Skip to content

The Current and Future of Econometrics

The AMA Interview with Prof. Jeffrey Wooldridge

About Prof. Jeffrey Wooldridge


Figure 1: Prof. Jeffrey Wooldridge

Prof. Jeffrey Wooldridge is a University Distinguished Professor of Economics at Michigan State University, where he has taught since 1991. He is the author of two very popular econometrics textbooks, Introductory Econometrics: A Modern Approach, and Econometric Analysis of Cross Section and Panel Data, one for undergraduates and one for graduates. Students at Duke and all over the world all study introductory econometrics using Prof. Wooldridge’s book.


Figure 2: Introductory Econometrics: A Modern Approach by Prof. Jeffrey Wooldridge

Known for his theoretical contributions to the analysis of cross-sectional and panel data, Prof. Wooldridge has published over 70 articles in internationally recognized journals, as well as several chapters in well-respected books. His work has earned many awards, including the Alfred P. Sloan Research Fellowship, the Plura Scripsit Award from Econometric Theory, the Sir Richard Stone prize from the Journal of Applied Econometrics, and three graduate teacher-of-the-year awards from MIT. A fellow of the Econometric Society, the Journal of Econometrics, and the International Association for Applied Econometrics, Dr. Wooldridge has been editor of the Journal of Business and Economic Statistics and econometrics co-editor of Economics Letters. Dr. Wooldridge received his Ph.D. in economics from the University of California, San Diego.

* * * * *

Task a
Find every line in the records that contains the string "Arab", matching case exactly, and copy each such line.
The text and the records were drawn from unrelated sources.

* * * * *

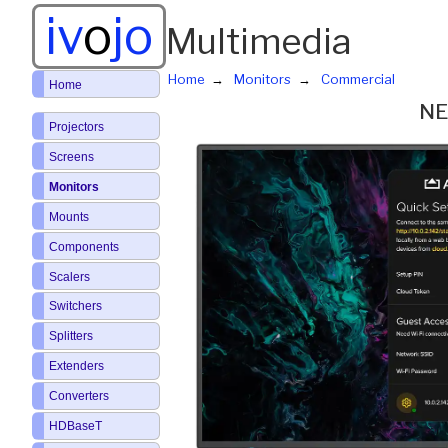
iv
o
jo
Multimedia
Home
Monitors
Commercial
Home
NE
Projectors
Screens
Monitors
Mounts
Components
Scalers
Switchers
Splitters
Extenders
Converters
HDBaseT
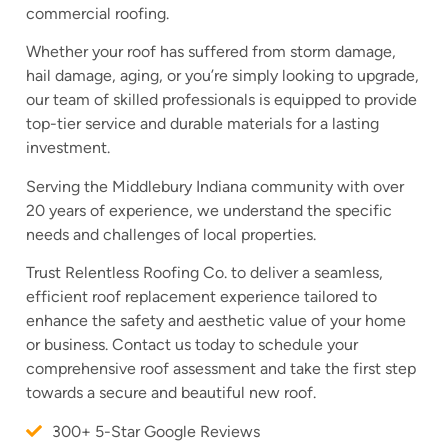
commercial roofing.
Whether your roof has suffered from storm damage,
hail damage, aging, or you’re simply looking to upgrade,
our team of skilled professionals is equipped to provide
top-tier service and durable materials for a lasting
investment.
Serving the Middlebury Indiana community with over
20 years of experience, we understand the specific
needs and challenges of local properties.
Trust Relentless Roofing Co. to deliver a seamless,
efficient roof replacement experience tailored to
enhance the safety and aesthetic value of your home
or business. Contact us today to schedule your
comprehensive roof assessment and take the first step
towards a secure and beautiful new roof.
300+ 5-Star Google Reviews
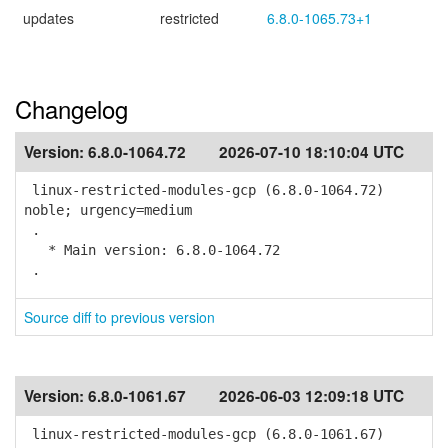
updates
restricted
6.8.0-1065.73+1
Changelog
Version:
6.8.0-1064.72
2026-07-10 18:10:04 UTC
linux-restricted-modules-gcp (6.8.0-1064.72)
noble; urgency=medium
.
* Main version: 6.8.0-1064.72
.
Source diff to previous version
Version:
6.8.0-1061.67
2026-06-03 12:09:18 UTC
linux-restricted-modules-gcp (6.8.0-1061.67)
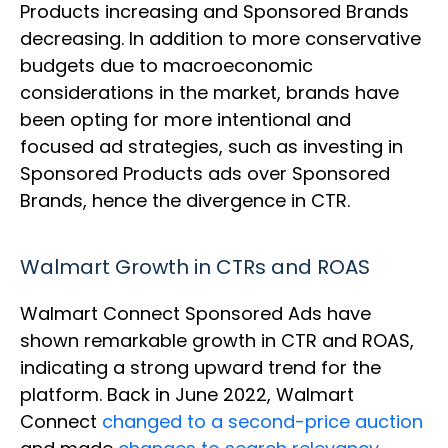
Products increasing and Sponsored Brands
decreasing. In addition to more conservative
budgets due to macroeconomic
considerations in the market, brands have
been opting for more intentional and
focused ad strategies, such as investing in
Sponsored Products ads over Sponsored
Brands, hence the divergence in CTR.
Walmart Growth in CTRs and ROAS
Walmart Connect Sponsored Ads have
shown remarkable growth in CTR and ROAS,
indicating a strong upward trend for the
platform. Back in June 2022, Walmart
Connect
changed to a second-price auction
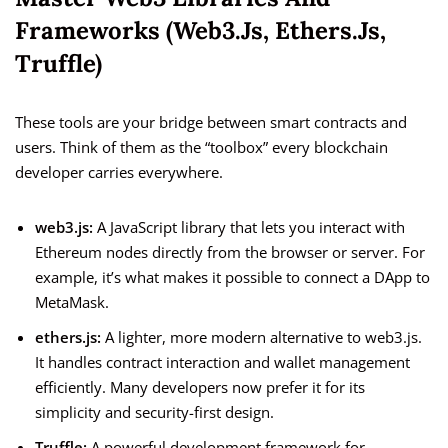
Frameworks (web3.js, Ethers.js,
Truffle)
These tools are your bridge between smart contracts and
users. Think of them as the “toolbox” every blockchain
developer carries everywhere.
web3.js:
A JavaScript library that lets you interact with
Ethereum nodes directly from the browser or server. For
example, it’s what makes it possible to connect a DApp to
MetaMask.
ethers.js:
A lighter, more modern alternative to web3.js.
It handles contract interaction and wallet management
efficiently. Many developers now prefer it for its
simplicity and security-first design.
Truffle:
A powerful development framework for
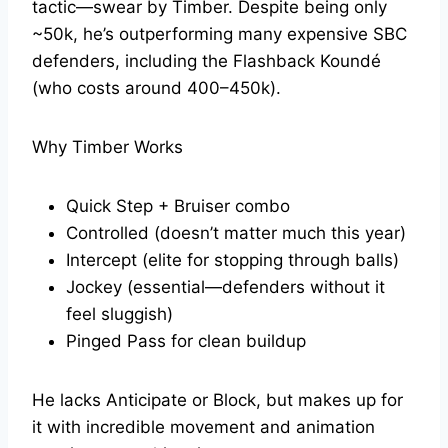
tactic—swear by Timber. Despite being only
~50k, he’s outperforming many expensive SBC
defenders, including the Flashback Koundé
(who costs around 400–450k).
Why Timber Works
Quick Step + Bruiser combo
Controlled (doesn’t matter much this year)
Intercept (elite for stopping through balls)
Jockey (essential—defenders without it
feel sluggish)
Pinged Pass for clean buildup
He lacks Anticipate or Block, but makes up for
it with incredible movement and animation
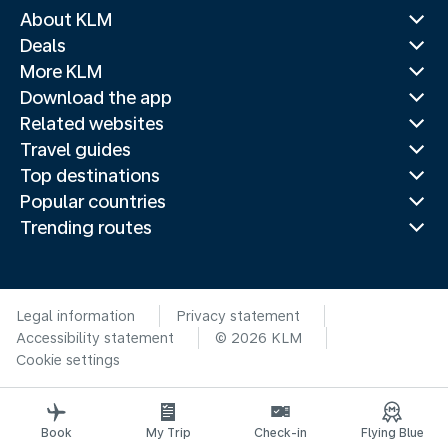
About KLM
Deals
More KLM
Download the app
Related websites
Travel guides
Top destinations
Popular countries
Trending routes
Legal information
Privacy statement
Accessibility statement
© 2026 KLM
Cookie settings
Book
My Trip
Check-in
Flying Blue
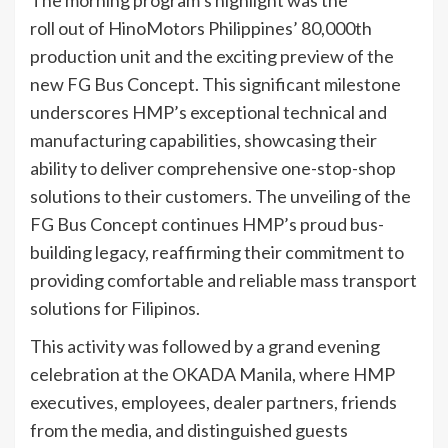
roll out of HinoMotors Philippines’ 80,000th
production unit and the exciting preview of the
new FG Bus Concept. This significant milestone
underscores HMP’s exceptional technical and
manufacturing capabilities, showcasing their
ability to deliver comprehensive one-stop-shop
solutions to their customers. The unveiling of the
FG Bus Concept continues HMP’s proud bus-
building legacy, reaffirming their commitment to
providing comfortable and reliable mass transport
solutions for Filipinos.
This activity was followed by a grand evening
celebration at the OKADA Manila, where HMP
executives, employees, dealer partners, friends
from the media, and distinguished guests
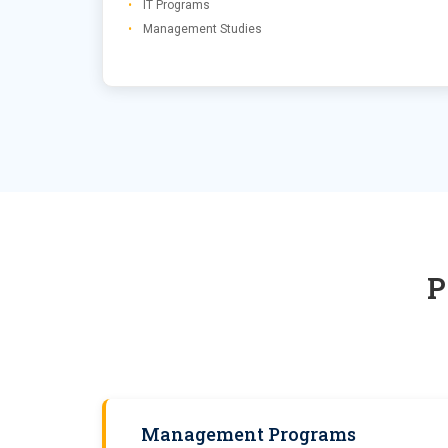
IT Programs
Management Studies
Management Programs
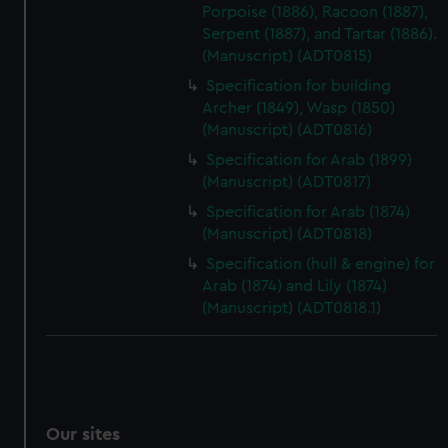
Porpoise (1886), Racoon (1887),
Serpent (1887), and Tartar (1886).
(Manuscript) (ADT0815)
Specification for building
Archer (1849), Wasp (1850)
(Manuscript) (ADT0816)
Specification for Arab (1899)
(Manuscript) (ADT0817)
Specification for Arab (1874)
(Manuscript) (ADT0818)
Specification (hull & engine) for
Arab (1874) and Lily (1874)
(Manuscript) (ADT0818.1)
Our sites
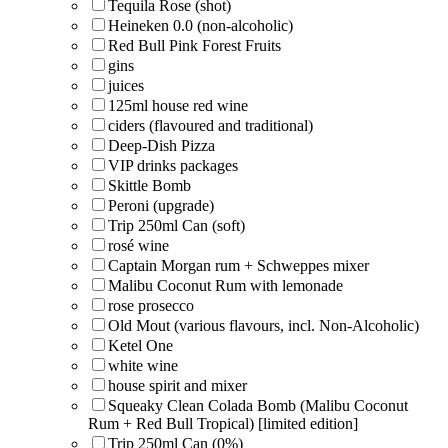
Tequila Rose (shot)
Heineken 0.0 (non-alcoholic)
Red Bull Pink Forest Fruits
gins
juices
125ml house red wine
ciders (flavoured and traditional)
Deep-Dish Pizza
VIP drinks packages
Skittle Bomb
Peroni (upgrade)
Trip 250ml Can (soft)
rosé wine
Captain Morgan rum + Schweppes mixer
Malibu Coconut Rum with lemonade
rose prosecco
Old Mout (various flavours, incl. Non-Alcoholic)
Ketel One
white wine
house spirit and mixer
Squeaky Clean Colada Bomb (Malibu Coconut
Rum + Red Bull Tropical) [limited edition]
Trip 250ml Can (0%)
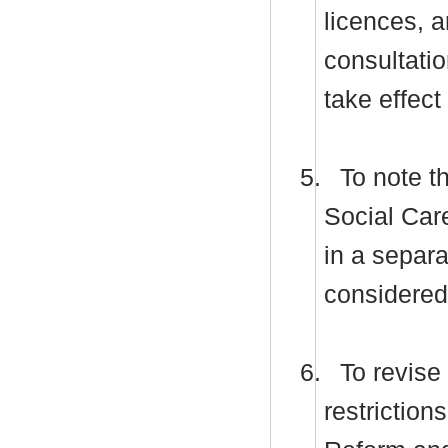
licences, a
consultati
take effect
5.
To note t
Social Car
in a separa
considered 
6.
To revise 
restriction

* * * * *

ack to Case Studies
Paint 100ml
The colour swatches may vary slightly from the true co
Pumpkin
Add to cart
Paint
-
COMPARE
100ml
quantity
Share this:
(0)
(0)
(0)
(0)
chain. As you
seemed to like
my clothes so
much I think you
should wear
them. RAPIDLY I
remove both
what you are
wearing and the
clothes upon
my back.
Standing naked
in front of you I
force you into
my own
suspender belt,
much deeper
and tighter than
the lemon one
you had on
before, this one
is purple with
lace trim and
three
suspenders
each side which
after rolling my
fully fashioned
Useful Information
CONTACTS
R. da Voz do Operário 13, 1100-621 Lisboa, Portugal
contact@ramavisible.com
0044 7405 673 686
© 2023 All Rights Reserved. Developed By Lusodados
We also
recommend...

* * * * *

Task b
Reproduce the portion of the Wooldridge profile between "Known for his" and "California, San Diego.", inclusive, word for word.

Answer space a
Specification for Arab (1899)
Specification for Arab (1874)
Arab (1874) and Lily (1874)

Answer space b
Known for his theoretical contributions to the analysis of cross-sectional and panel data, Prof. Wooldridge has published over 70 articles in internationally recognized journals, as well as several chapters in well-respected books. His work has earned many awards, including the Alfred P. Sloan Research Fellowship, the Plura Scripsit Award from Econometric Theory, the Sir Richard Stone prize from the Journal of Applied Econometrics, and three graduate teacher-of-the-year awards from MIT. A fellow of the Econometric Society, the Journal of Econometrics, and the International Association for Applied Econometrics, Dr. Wooldridge has been editor of the Journal of Business and Economic Statistics and econometrics co-editor of Economics Letters. Dr. Wooldridge received his Ph.D. in economics from the University of California, San Diego.